Which artists influence you most?
“My influences stretch from modernist painters like Cézanne and Franz Kline to artists such as Eva Hesse, Agnes Martin, Jenny Holzer, and Tracey Emin — all of whom expanded the language of painting, text, and form in ways that continue to inspire me.”
“My paintings often carry an allegorical quality, reflecting on the fragility of the environment and the ways we balance (and sometimes fail to balance) with the world around us.”
What is your creative process like?
“I usually work in series, beginning with a researched idea but always leaving space for play and surprise. Paint has its own life — it flows, resists, and leaves traces — and I try to let that material energy shape the work.”

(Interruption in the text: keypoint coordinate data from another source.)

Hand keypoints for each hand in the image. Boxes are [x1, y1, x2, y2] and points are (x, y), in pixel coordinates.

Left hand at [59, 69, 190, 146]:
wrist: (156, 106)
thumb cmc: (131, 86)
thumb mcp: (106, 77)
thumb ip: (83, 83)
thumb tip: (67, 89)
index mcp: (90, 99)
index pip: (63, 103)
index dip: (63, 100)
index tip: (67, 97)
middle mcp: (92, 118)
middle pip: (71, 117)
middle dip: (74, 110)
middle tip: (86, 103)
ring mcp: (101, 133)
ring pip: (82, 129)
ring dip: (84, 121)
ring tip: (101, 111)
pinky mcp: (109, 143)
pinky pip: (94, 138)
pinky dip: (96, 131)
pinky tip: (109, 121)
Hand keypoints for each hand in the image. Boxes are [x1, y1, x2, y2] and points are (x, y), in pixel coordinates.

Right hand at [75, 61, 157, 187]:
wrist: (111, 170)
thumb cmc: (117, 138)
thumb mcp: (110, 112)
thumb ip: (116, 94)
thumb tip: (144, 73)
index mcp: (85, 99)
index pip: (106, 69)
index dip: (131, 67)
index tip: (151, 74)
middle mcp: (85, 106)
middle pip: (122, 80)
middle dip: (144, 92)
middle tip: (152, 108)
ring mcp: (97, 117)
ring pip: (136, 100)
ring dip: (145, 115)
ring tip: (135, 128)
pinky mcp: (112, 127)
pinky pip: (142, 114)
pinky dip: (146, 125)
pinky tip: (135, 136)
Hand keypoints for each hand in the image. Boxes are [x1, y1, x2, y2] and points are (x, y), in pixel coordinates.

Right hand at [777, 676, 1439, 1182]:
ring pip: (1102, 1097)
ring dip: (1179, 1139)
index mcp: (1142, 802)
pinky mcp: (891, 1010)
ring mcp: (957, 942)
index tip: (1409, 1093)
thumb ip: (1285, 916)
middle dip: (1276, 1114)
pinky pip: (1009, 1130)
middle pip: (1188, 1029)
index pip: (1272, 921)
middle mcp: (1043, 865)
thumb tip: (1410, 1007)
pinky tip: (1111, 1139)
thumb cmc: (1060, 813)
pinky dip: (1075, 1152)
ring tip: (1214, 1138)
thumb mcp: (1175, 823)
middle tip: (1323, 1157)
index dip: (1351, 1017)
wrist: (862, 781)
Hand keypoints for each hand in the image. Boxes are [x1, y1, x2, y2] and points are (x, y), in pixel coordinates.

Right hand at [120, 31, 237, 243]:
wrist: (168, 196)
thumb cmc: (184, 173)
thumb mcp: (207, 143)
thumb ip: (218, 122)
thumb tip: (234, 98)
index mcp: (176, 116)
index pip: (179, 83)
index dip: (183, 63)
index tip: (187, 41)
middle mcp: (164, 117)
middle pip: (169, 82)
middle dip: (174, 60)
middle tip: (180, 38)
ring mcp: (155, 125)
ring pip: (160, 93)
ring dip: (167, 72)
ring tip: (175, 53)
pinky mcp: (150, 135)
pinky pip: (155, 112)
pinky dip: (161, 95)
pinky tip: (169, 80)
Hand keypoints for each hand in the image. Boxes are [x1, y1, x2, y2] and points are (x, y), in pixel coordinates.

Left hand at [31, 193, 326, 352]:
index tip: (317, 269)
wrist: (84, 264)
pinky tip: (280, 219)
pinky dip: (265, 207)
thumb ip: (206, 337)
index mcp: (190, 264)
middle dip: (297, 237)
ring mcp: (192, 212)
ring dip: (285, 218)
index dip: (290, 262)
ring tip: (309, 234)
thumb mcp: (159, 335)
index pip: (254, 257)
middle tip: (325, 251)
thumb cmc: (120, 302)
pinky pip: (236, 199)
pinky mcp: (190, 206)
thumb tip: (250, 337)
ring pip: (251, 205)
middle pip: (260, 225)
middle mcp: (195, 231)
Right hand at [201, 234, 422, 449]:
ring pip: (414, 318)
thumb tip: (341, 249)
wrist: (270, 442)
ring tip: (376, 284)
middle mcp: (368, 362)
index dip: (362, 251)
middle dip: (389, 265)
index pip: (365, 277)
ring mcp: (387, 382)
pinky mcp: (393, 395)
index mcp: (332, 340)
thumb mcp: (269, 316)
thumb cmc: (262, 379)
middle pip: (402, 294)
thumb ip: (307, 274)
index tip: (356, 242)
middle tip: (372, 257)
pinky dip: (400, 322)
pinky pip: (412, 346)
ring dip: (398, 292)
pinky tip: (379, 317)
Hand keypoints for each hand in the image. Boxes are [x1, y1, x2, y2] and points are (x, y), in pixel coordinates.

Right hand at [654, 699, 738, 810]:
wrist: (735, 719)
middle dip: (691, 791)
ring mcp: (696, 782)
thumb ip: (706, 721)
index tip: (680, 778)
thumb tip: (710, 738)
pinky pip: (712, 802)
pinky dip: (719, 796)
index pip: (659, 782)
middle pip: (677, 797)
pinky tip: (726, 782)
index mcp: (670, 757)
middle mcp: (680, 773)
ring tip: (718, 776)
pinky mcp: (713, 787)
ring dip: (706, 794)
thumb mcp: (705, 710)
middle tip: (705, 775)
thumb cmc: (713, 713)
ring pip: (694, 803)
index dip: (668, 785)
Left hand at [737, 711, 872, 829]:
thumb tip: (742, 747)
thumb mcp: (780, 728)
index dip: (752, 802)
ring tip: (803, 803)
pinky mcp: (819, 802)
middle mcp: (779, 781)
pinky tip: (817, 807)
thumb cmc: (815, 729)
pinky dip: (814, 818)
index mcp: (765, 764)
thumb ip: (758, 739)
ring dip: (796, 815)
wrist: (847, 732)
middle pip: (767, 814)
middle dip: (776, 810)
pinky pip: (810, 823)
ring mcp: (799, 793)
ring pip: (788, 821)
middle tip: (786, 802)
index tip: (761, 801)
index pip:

What is an artist’s role in society and how do you see that evolving?
“An artists role is to give voice to the hidden and the unseen- the unnoticed in the world.”
Have you had any noteworthy exhibitions you'd like to share?
“I have spent a lifetime working in partnership and often been seen as an arts activist, working behind the scenes to push other’s voices forward. I have worked with the Scottish Government and NGOs in partnership, in Scotland to deliver young people’s multi media arts projects, which in turn informs research at a political level. My work has been selected for the Royal Academy, Royal Scottish Academy, and I have had solo shows at the Crawford Art Centre St. Andrews, Meffan Institute, Greg Flint, Auckland, Drawing Room Auckland. I have also worked in partnership with LINLEY to deliver an exhibition in Pimlico.”